** Opening Task data block **

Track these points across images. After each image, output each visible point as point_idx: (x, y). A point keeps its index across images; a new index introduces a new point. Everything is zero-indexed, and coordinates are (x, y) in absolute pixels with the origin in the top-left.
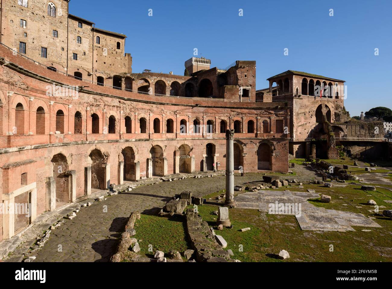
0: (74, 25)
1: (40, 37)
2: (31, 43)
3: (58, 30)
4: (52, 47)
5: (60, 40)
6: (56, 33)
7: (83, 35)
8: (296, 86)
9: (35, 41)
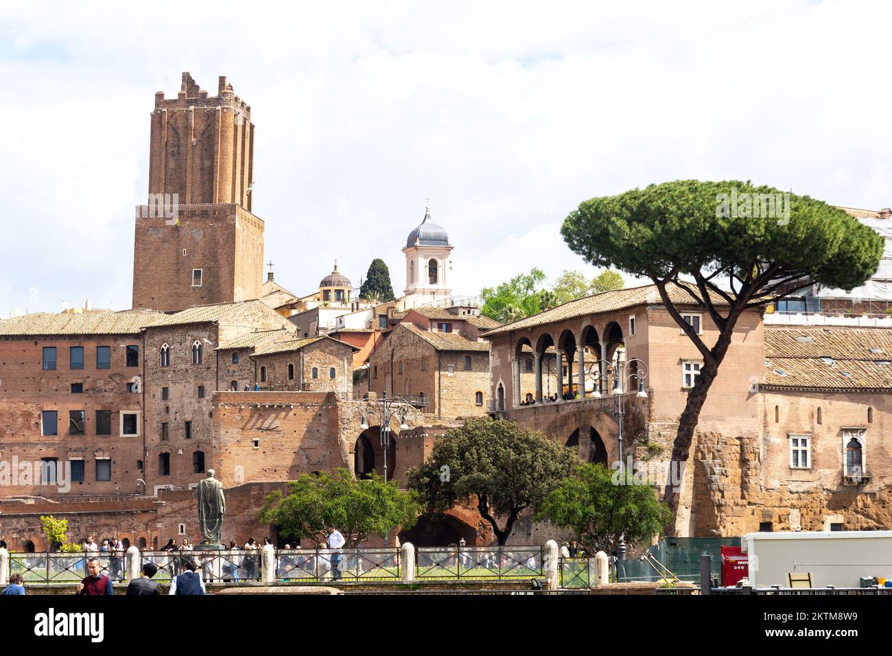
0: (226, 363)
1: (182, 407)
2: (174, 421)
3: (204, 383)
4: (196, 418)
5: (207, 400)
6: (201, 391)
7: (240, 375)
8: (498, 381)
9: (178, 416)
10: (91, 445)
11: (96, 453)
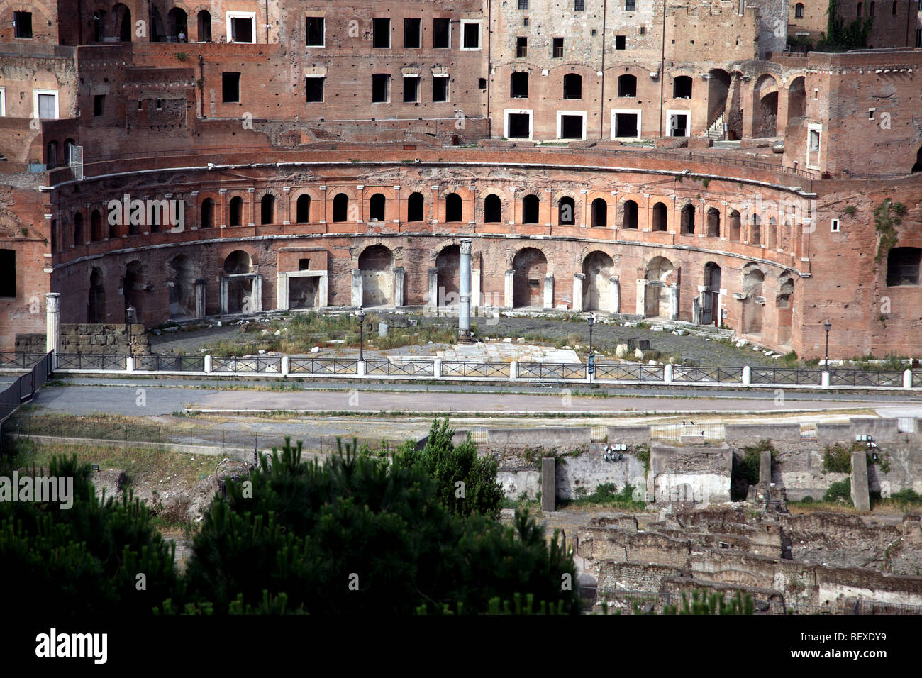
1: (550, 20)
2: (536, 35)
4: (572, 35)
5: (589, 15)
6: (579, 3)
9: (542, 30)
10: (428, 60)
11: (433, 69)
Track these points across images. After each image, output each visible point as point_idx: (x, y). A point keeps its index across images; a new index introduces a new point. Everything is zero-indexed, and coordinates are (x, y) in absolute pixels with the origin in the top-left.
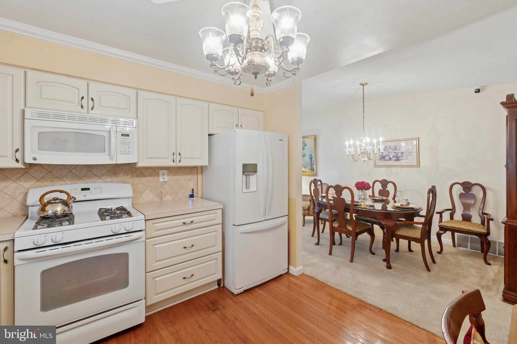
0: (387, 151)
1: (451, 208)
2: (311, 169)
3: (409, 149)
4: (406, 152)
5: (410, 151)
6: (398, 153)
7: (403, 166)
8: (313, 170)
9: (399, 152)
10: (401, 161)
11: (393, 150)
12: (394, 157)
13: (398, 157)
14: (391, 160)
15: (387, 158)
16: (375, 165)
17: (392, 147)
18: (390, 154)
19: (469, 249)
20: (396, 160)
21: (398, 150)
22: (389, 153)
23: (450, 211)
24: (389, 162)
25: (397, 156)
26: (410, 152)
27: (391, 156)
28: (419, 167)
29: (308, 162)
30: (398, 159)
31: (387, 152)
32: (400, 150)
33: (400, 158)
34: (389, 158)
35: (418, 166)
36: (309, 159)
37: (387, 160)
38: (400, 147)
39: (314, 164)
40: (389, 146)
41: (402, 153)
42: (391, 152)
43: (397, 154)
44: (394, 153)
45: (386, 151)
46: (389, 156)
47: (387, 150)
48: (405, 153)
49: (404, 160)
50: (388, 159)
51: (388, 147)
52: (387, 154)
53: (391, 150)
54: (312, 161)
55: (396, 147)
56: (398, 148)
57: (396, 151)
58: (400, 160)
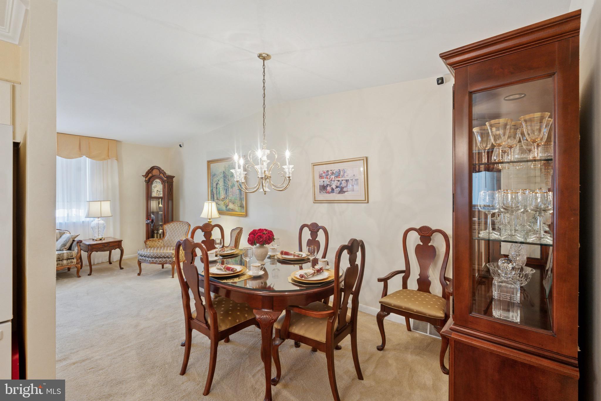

** Closing Task data block **

For this task, write out exactly the lines of the entries above, starting at the line with "25: (397, 156)" and ending at the line with "46: (389, 156)", both included, and no others.

**Completed task**
25: (397, 156)
26: (410, 152)
27: (391, 156)
28: (419, 167)
29: (308, 162)
30: (398, 159)
31: (387, 152)
32: (400, 150)
33: (400, 158)
34: (389, 158)
35: (418, 166)
36: (309, 159)
37: (387, 160)
38: (400, 147)
39: (314, 164)
40: (389, 146)
41: (402, 153)
42: (391, 152)
43: (397, 154)
44: (394, 153)
45: (386, 151)
46: (389, 156)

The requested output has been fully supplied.